Gazetemize ulaşarak sorunlarını anlatan, sesimizi duyurun diyerek atama bekleyen itfaiye erleri, devletin üniversite mezunu atama bekleyen itfaiye erlerinin sesine kulak vermesini istiyor. Sözlerini şöyle sürdüren İtfaiye erleri Meslek statüsüne bile konulmayan itfaiye erliğinin kutsal bir görev olduğunu dile getirerek “Kadroya alınmayan üniversiteli itfaiyeciler, uygulanmayan yıpranma hakkı, hakkaniyetsiz iş riski güçlüğü tazminatı, en düşük ek gösterge, kademe ve derece ilerlemesi sorununu, sınavsız kariyerler. Bunların yanında bir de kadro açığı meselesi var. Bunca soruna rağmen halkın canını ve malını korumak için kendi canlarını hiçe sayarak görev yapan itfaiye erlerinin iş yükü personel yetersizliği nedeniyle artıyor. Üstelik on binlerce itfaiye eri dışarıda atama bekliyor. Mevcut mezun sayısı bile itfaiye eri açığını karşılamaya yetmezken, Devlet Personel Başkanlığı’nın kadro açmamasını ve itfaiye erlerinin atamasını yapmamasını anlamak mümkün değil. Biz göreve hazırız. Devletimiz bize görev verirse, halkımızın can ve mal güvenliğini sağlamak için canımız pahasına bize verilen görevi en iyi şekilde yaparız. Bizler itfaiyeci olamayacaksak o zaman neden İtfaiye Okulu açıldı?” diye konuştular.

“İTFAİYE ERİ EĞİTİMLİ OLMALI TORPİLLİ DEĞİL!”

İtfaiyenin yangına müdahale etme biçimini ve üniversite mezunu itfaiye erlerinin durumunu sorduğumuz İstanbul Eski İtfaiye Daire Başkanı, İTÜ Makine Fakültesi Öğretim Üyesi ve Türkiye Yangından Korunma Derneği Onursal Başkanı Prof. Dr.
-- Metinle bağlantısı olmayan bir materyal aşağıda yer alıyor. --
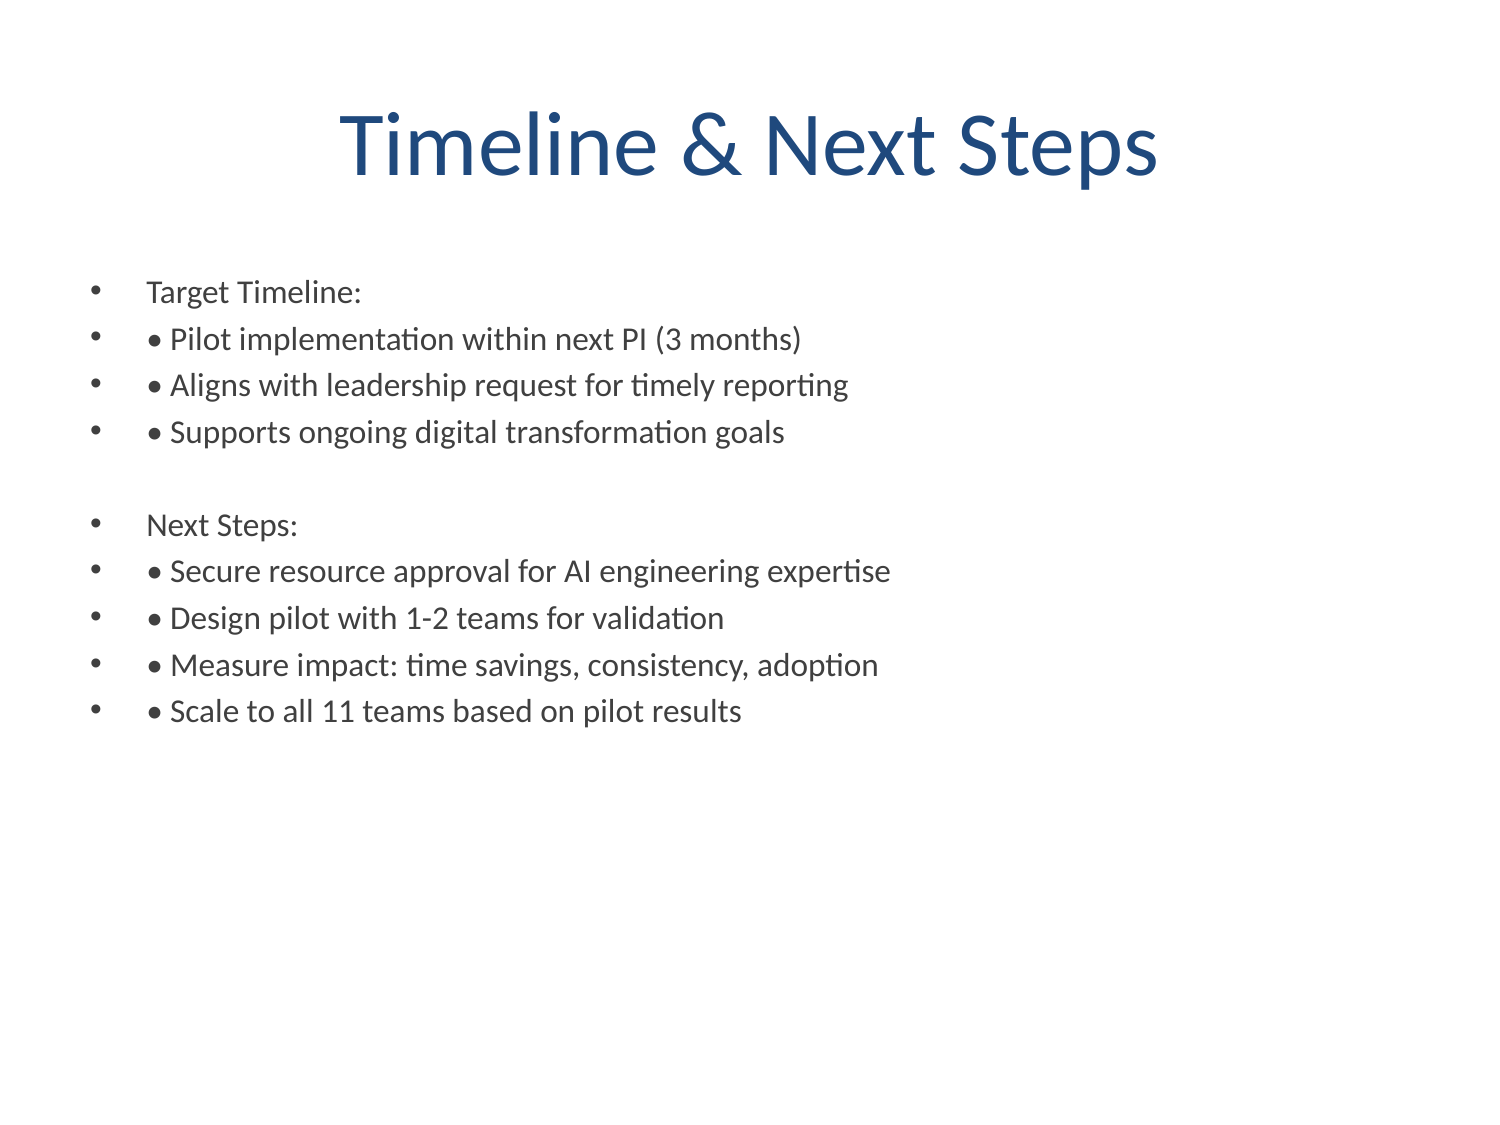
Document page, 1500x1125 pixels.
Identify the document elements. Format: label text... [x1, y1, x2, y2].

Abdurrahman Kılıç, “Bizim ülkemiz de maalesef yeni bir itfaiye aracı alınması ile yangının kolay söndürüleceği düşünülüyor. Ama bu konuda ciddi bir eğitim eksikliği var. ‘Önce İnsan’ önceliği güdülmeli ve itfaiye erinin yangına nasıl müdahale edeceği hakkında donatılması gerekli. Bu açıdan ben hiçbir zaman ‘Türkiye’de itfaiye vardır’ demiyorum. Araçlar modern ama itfaiye modern değil. Hatır gönülle itfaiyeye eleman alınıyor. Bu yüzden ben diyorum ki nasıl sağlık ocağına her hangi biri atanamazken doktor gerekli ise polis teşkilatına polis alınıyorsa, İtfaiye teşkilatımıza da itfaiyelerde çalışan elemanların tamamının itfaiye okulu mezunu olmaları gerekir. 41 Üniversite 12 lise okulu var neden açıldı o zaman bunlar? İtfaiyecilik eğitim işidir, torpil değil! Dayısı olan itfaiyeci oluyor. Sizlerde bazen duyuyorsunuz evi yanan vatandaş ‘itfaiye yangından daha çok zarar verdi evime’ diyebiliyor” ifadelerini kullandı.